All weights and biases are concatenated into a single parameter vector $\mathbf{w} \in \mathbb{R}^p$ (where $p = 2{\cdot}2 + 8{\cdot}2 + 2{\cdot}8 + 2 + 8 + 2 = 46$) for uniform treatment during optimisation.

Loss Function

The mean squared error over the $n$ training pairs $(x_i, y_i)$ is

$$\mathcal{L}(\mathbf{w}) = \frac{1}{2n} \sum_{i=1}^{n} |h(\mathbf{x}_i;\mathbf{w}) - \mathbf{y}_i|_2^2$$

The factor $\tfrac{1}{2}$ is a standard convenience that cancels with the exponent when differentiating.

Backpropagation

Gradients are computed analytically via backpropagation.

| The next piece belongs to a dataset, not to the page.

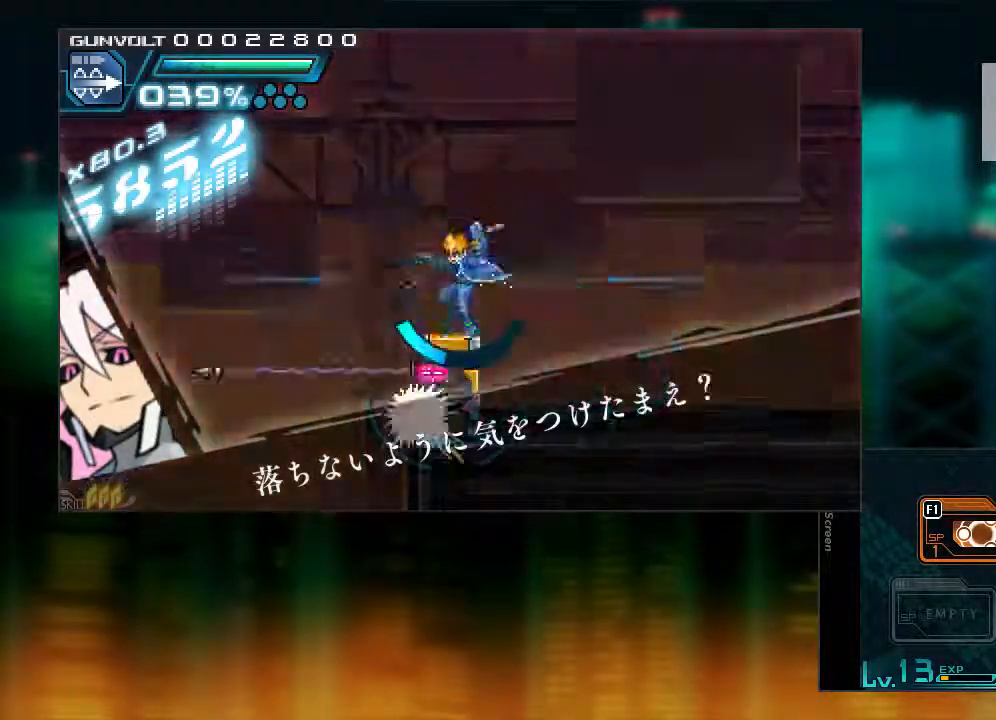
{"buttons": [], "events": []}
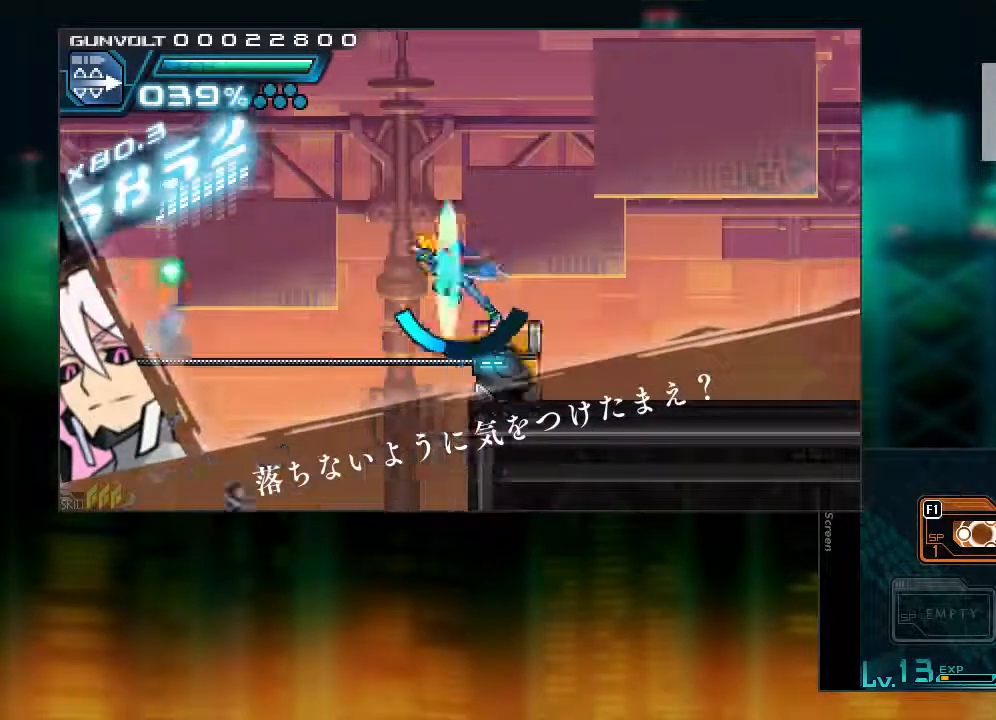
{"buttons": [], "events": []}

Defining the pre-activations $\mathbf{z}^{(k)}$ and post-activations $\mathbf{a}^{(k)}$ for a single sample $\mathbf{x}$:

$$\mathbf{z}^{(1)} = W_1\mathbf{x} + \mathbf{b}_1, \quad \mathbf{a}^{(1)} = \sigma(\mathbf{z}^{(1)})$$ $$\mathbf{z}^{(2)} = W_2\mathbf{a}^{(1)} + \mathbf{b}_2, \quad \mathbf{a}^{(2)} = \sigma(\mathbf{z}^{(2)})$$ $$\mathbf{z}^{(3)} = W_3\mathbf{a}^{(2)} + \mathbf{b}_3, \quad \mathbf{a}^{(3)} = \sigma(\mathbf{z}^{(3)})$$

The error signals (deltas), created by the successive application of the chain rule for the many inner derivatives, are propagated backwards using the chain rule (with regards to the correct label y):

$$\boldsymbol{\delta}^{(3)} = \bigl(\mathbf{a}^{(3)} - \mathbf{y}\bigr) \odot \sigma'(\mathbf{z}^{(3)})$$ $$\boldsymbol{\delta}^{(2)} = \bigl(W_3^\top \boldsymbol{\delta}^{(3)}\bigr) \odot \sigma'(\mathbf{z}^{(2)})$$ $$\boldsymbol{\delta}^{(1)} = \bigl(W_2^\top \boldsymbol{\delta}^{(2)}\bigr) \odot \sigma'(\mathbf{z}^{(1)})$$

where $\odot$ is the element-wise (Hadamard) product: given two vectors of the same length, it multiplies corresponding entries rather than computing a dot product or matrix product. It appears here because the chain rule requires multiplying the upstream error signal $\boldsymbol{\delta}$ by the local derivative $\sigma'(\mathbf{z})$ at each neuron independently — a scalar multiplication per neuron, not a linear combination across neurons.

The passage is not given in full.